→ **EXCERPTED TEXT**:
━━━━

Andrea
Andrea

Reputation: 4493

How to read correctly european characters (from file and command shell) in C++?

In my program I'm reading a text file using ifstream for opening it using stringstream for reading each line (using getline for tokenize); when I get an european character, like "è", it saves this character with "├¿", and this works as expected, because I'm using string and not wstring. But when I get a line from cmd (I'm using Windows) the word "è" is saved as "è" inside the string. My objective is to compare strings read from file and from command shell, but if they are encoded in different ways I'm stucked, because "è".compare("├¿") is naturally != 0. I would like to have both "wrong" or both correct, because my aim is not showing them but just counting occurrencies. I'm programming using latest version of Code::Blocks, with MinGW 32-bit and gcc 4.7.1

UPDATE (code)

ifstream file;
stringstream stream;

file.open(path);

while( file ){

    while( getline(file,line) ){

        it = 1;
        stream << line;

        if( line.compare("")!=0 ){
            while( getline(stream,token,'\t')) {

                if( it == 1 ){
                    ID = atoi( token.c_str() );
                }
                if( it == 2 ){
                    word = token;

                    if( !case_sensitive ){
                        word = get_lower_case( word );
                    }
                }
                if( it == tags_index ){
                    pos = token;
                }

                it++;
            }

            data.push_back(make_row(ID,word,pos));
        }

        stream.clear();
    }
}

This is part of the function I use to read file (I have a struct for store each entry of a tabulated file, my problem is with "word").

━━━━

→ **REQUIRED TASKS**:
[a] Answer these questions about the forum post on reading European characters in C++:
(i) As what sequence is the character "è" saved when it is read from the file?
(ii) Which compiler and version does the poster name?
(iii) In the struct entry, which field does the poster say causes the problem?
[b] Write what follows next in the forum post on reading European characters in C++, beginning after its final sentence.

[Keypoint text descriptions]

━━━━

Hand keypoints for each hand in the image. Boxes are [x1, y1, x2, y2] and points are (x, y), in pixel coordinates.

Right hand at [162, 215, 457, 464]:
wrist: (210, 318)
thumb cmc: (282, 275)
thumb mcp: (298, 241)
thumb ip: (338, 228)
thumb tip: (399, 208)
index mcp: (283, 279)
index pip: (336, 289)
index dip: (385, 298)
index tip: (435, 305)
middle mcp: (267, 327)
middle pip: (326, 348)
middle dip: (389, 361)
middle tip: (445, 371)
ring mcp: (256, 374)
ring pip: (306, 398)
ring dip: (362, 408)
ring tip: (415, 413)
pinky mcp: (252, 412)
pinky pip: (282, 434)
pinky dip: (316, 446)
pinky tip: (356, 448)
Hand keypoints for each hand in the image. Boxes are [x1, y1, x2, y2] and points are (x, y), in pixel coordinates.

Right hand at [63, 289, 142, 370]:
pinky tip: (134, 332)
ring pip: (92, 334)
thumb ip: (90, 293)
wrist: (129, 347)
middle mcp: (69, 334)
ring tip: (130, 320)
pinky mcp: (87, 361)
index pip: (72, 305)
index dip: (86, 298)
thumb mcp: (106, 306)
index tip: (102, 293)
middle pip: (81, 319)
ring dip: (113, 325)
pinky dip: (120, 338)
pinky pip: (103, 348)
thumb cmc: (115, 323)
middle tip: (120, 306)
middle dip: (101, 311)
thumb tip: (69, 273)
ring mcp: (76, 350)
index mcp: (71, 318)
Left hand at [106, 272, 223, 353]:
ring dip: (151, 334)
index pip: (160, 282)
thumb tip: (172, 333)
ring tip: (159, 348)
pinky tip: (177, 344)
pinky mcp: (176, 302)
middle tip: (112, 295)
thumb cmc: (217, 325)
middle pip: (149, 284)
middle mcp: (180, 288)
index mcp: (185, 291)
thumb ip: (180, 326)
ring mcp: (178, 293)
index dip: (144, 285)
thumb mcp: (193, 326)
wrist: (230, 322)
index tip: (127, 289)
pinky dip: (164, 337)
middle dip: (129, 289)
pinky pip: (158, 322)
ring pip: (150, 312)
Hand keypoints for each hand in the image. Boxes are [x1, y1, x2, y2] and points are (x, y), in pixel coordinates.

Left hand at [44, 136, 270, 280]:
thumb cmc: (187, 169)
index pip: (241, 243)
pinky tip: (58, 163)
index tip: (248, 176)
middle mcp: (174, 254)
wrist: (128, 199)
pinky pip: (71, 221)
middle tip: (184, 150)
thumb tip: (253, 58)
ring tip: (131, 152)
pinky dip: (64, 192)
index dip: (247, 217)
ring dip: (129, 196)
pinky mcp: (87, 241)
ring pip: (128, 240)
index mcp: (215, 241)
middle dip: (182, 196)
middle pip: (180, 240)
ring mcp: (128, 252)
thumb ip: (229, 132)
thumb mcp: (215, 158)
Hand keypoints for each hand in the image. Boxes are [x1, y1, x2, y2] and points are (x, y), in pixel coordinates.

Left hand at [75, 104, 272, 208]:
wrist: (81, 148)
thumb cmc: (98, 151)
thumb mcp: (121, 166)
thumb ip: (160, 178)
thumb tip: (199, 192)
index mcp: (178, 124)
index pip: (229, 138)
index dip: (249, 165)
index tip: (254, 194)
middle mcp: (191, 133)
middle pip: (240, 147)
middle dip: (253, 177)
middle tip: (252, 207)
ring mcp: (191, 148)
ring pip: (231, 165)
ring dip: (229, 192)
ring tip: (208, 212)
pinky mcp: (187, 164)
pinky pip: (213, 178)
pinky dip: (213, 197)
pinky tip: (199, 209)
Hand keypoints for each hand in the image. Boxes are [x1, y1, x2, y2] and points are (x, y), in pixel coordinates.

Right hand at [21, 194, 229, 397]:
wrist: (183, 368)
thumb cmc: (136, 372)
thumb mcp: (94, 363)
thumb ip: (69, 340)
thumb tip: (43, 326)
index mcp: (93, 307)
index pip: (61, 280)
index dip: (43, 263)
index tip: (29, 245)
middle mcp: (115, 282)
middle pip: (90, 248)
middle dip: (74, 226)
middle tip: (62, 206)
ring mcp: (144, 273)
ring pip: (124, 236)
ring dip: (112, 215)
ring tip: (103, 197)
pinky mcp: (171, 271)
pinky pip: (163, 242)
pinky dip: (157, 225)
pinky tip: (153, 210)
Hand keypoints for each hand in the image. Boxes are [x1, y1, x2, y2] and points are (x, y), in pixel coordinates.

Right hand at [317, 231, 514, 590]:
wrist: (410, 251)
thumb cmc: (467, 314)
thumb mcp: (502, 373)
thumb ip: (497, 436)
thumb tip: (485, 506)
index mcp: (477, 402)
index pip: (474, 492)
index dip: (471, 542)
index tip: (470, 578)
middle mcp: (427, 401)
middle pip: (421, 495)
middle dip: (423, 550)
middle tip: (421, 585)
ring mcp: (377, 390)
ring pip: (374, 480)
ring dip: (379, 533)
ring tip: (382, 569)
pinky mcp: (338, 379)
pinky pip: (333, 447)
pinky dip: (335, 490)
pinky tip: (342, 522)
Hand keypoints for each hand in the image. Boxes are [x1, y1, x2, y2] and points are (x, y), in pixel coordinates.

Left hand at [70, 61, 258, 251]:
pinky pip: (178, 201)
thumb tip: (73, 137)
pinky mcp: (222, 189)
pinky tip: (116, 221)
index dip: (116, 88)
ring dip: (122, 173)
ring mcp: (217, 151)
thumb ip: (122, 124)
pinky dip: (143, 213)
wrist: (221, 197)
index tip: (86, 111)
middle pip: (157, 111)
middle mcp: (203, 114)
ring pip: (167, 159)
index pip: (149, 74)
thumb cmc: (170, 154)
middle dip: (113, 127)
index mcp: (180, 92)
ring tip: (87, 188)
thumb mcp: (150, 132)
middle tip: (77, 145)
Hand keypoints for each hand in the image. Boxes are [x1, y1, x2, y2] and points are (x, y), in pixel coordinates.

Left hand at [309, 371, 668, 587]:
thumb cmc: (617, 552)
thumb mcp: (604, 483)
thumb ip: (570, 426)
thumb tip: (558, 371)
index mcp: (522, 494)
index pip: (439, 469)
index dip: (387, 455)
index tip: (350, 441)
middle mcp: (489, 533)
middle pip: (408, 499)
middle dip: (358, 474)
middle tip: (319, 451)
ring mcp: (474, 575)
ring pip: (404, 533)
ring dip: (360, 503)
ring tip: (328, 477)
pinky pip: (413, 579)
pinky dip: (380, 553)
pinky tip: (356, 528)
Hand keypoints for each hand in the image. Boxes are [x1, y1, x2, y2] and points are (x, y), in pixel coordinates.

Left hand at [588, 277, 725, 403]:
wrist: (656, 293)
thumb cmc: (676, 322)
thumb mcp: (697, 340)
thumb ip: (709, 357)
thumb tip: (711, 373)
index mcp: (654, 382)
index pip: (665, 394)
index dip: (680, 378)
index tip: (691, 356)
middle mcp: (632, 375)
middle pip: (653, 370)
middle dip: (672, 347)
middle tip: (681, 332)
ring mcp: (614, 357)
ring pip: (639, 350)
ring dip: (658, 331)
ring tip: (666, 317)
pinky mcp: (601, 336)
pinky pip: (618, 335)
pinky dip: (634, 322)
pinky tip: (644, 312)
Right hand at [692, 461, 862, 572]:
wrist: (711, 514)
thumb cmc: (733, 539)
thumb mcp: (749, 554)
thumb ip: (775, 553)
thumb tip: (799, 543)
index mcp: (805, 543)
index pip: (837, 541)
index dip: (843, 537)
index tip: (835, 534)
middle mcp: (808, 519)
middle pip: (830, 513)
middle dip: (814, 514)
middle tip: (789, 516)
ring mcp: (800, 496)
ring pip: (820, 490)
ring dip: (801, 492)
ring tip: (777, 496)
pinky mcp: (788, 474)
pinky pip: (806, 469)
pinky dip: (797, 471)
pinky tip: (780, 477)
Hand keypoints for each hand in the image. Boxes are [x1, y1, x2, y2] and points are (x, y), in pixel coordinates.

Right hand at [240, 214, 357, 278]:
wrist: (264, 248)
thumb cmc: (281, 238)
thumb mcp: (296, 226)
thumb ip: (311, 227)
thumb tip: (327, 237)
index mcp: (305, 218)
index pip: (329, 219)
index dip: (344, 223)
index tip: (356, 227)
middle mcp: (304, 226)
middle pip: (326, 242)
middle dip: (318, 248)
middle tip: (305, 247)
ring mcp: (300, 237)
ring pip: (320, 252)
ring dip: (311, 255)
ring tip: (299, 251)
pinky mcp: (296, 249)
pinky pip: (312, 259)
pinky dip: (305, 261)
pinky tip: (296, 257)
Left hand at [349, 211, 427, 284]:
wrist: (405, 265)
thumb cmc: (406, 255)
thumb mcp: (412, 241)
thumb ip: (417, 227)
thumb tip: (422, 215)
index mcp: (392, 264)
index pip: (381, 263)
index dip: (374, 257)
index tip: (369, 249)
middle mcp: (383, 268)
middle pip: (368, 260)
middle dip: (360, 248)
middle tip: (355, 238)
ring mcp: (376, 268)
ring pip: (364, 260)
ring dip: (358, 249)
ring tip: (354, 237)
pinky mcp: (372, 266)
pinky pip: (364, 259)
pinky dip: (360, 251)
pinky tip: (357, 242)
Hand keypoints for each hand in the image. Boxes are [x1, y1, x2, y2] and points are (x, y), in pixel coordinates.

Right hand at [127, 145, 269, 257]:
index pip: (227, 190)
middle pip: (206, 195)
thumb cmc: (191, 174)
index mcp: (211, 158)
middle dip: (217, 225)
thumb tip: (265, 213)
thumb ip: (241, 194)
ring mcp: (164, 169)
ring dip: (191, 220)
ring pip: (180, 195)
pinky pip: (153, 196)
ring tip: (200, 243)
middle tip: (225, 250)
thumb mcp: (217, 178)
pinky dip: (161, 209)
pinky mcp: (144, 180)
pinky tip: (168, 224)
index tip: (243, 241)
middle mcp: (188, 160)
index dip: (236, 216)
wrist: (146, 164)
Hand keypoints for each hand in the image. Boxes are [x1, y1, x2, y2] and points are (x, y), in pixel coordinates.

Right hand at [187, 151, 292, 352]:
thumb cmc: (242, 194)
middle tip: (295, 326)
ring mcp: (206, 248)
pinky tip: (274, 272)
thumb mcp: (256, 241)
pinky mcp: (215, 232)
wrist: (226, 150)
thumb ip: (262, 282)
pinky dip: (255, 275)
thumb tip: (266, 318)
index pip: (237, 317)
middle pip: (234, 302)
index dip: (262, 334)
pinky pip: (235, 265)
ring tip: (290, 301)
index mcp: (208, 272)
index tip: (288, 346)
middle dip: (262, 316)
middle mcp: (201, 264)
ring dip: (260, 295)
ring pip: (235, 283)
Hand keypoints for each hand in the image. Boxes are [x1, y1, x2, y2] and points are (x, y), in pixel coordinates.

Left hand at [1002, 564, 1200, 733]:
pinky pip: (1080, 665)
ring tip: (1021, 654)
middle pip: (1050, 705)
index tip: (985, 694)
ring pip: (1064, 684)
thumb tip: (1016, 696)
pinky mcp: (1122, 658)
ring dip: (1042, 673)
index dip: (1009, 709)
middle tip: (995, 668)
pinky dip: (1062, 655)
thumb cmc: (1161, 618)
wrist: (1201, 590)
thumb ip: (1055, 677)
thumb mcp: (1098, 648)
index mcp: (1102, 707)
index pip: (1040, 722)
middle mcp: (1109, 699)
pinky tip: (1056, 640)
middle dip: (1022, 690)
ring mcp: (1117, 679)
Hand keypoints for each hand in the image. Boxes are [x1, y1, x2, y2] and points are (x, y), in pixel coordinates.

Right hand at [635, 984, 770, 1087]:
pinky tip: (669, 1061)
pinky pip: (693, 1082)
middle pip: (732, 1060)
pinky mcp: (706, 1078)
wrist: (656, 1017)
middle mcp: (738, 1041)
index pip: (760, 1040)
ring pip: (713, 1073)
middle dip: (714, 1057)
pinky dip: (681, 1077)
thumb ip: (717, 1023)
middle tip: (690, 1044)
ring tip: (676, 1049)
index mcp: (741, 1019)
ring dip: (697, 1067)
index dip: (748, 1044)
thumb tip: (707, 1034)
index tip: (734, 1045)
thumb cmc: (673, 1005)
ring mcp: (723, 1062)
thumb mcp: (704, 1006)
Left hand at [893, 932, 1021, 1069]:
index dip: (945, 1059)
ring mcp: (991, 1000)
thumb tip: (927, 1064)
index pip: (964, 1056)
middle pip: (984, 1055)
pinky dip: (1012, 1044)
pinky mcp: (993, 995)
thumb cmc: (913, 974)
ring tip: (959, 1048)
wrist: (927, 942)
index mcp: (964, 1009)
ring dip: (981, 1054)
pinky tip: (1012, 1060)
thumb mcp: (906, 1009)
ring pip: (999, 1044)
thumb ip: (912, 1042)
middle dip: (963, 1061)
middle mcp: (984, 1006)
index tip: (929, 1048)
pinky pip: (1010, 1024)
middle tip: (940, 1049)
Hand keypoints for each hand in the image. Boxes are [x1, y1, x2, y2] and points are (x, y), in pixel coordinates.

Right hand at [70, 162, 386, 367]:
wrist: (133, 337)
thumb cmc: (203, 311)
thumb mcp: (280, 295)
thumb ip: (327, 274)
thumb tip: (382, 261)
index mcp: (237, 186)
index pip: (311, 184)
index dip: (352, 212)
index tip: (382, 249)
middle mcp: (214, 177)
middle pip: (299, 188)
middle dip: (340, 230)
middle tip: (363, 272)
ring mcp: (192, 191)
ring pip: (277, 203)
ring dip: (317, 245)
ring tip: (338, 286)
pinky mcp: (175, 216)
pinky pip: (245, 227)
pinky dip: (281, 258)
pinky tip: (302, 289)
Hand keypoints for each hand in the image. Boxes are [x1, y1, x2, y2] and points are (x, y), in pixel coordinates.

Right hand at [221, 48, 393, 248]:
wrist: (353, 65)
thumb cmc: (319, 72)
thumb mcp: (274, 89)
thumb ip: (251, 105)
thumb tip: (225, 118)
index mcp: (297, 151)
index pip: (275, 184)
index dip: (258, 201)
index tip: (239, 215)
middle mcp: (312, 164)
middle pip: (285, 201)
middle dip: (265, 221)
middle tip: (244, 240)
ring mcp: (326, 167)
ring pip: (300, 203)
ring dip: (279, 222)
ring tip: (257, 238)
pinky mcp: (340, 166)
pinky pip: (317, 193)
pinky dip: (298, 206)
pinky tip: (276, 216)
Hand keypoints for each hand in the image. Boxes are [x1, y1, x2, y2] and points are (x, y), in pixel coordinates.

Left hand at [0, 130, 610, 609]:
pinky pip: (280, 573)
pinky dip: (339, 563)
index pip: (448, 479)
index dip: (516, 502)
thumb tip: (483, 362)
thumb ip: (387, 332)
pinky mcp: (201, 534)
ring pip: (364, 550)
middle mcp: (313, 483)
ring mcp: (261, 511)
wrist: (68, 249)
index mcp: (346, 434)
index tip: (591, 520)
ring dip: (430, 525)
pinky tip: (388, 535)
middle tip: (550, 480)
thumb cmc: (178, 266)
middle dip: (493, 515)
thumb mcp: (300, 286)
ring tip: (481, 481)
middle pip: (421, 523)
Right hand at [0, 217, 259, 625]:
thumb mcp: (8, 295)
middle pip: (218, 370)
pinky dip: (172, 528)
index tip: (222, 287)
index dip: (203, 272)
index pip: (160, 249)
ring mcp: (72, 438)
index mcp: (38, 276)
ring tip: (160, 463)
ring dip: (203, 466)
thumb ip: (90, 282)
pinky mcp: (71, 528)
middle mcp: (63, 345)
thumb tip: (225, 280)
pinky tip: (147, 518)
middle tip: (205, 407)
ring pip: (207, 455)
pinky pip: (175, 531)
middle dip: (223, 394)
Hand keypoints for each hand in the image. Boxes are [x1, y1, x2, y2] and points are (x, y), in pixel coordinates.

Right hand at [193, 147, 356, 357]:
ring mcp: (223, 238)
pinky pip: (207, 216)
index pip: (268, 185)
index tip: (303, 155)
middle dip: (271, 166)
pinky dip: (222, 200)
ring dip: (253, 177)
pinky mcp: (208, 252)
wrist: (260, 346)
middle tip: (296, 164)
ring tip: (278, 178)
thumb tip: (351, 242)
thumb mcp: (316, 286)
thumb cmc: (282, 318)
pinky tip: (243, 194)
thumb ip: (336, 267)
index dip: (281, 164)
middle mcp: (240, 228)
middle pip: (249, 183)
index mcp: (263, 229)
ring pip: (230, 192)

━━━━

→ **ANSWER SECTION**:
[a]
(i) "├¿"
(ii) MinGW 32-bit with gcc 4.7.1
(iii) "word"

[b]
getline(cin,sentence);

[...]

stringstream stream;
string token;
vector<string> tokens;

stream << sentence;
while( getline(stream,token,' ') ){
    tokens.push_back(token);
}
stream.clear();

This is how I read the input stream in the command shell.

Upvotes: 0

Views: 125

Answers (1)

vsoftco
vsoftco

Reputation: 56577

You can try setting (imbuing) the locale

#include <iostream>
#include <locale>

int main()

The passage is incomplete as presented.